National Parks in South Dakota
Exploring Mount Rushmore
State historian Doane Robinson was determined to attract tourists to South Dakota. Literally his big idea was to carve the resemblances of Meriwether Lewis and William Clark, Oglala chief ‘Red Cloud,’ and showman ‘Buffalo Bill’ Cody into the Needles in the Black Hills, a granite pillar. Within a year, he convinced Gutzon Borglum to accept the commission. Borglum had two requirements, first, he considered the pitted and eroded needles were unsuitable for carving and suggested Mount Rushmore’s southeast face instead. Second, he suggested replacing Wild West legends with presidents. And so began the nation’s grandest monument.
There were 400 workers who spent 14 years carving the faces of four presidents into Rushmore’s granite. George Washington, Thomas Jefferson, Abraham Lincoln, and Theodore Roosevelt were chosen for defending and expanding the American republic.
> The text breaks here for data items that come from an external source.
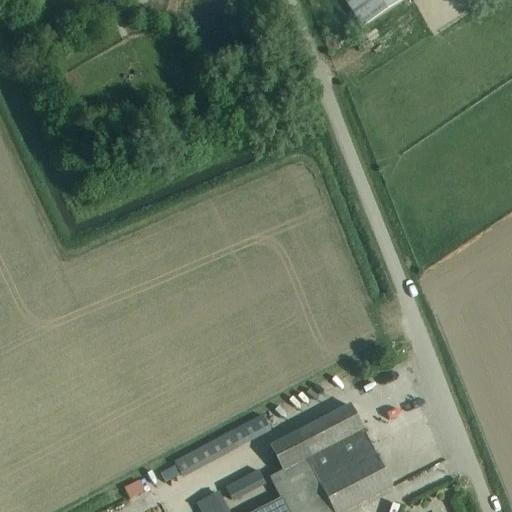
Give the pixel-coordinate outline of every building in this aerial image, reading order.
[(344,0),(363,29),(407,0),(344,0)] [(346,511),(393,488),(351,407),(271,448),(283,472),(269,479),(280,500),(256,511),(346,511)] [(160,475),(165,484),(179,476),(174,467),(160,475)] [(258,471),(224,488),(229,498),(263,481),(258,471)] [(200,511),(224,511),(215,494),(197,504),(200,511)]
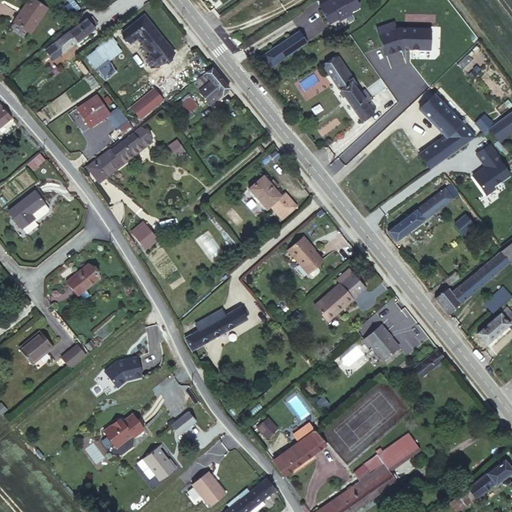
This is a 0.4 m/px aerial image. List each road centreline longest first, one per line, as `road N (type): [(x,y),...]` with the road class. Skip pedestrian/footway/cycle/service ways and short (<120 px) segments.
road 1 (secondary): [(179,0),(511,414)]
road 2 (residential): [(106,209),(213,409),(273,474),(294,511)]
road 3 (residential): [(0,95),(106,209)]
The faces were carved from the hard rock using dynamite and drills.
However, Borglum didn’t finish his work. Lincoln took over and finished the job six months after his death in March 1941. The elder Borglum wanted to depict the presidents to their waists and add a Louisiana Purchase panel to honor American expansion. These suggestions were quickly dismissed due to cost, as was the campaign to add women’s suffrage activist Susan Anthony.
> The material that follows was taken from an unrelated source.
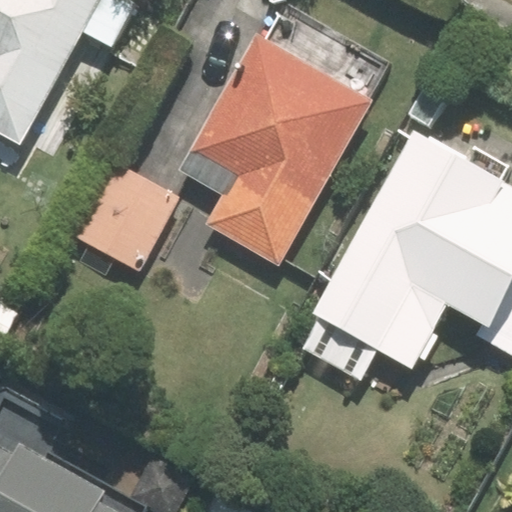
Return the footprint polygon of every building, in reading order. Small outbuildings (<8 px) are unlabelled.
[(119,45),(142,2),(137,0),(0,0),(0,126),(28,142),(90,30),(119,45)] [(275,264),(370,94),(254,31),(178,169),(221,193),(203,224),(275,264)] [(511,184),(411,129),(311,310),(408,364),(444,297),(485,319),(477,334),(511,353),(511,184)] [(112,160),(71,232),(162,282),(201,209),(112,160)] [(0,340),(15,314),(0,305),(0,340)] [(101,487),(21,444),(36,418),(3,399),(0,404),(0,438),(13,445),(8,453),(0,448),(0,511),(115,511),(94,500),(101,487)] [(130,495),(158,511),(171,511),(192,477),(152,455),(130,495)]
Mount Rushmore is a magnificent shrine to American democracy despite being incomplete. To understand the scale of the achievement, visit the Lincoln Borglum Museum with its fancy multimedia exhibits – push the explosive plunger to re-create dynamite blasting Mount Rushmore and see where Gutzon Borglum worked on scale models of the mountain. From Grand View Terrace, get up close and personal with each of the four faces on the Presidential Trail. This half-mile trail passes close to each face and offers a chance to spot a soaring bald eagle, the national animal of the U.S. However, many Native Americans consider the Black Hills sacred territory and see the sculpture as a seizure of their land. Few should rush to the Black Hills. Current erosion rates suggest the four 20-foot presidential noses will be gone in 2.4 million years.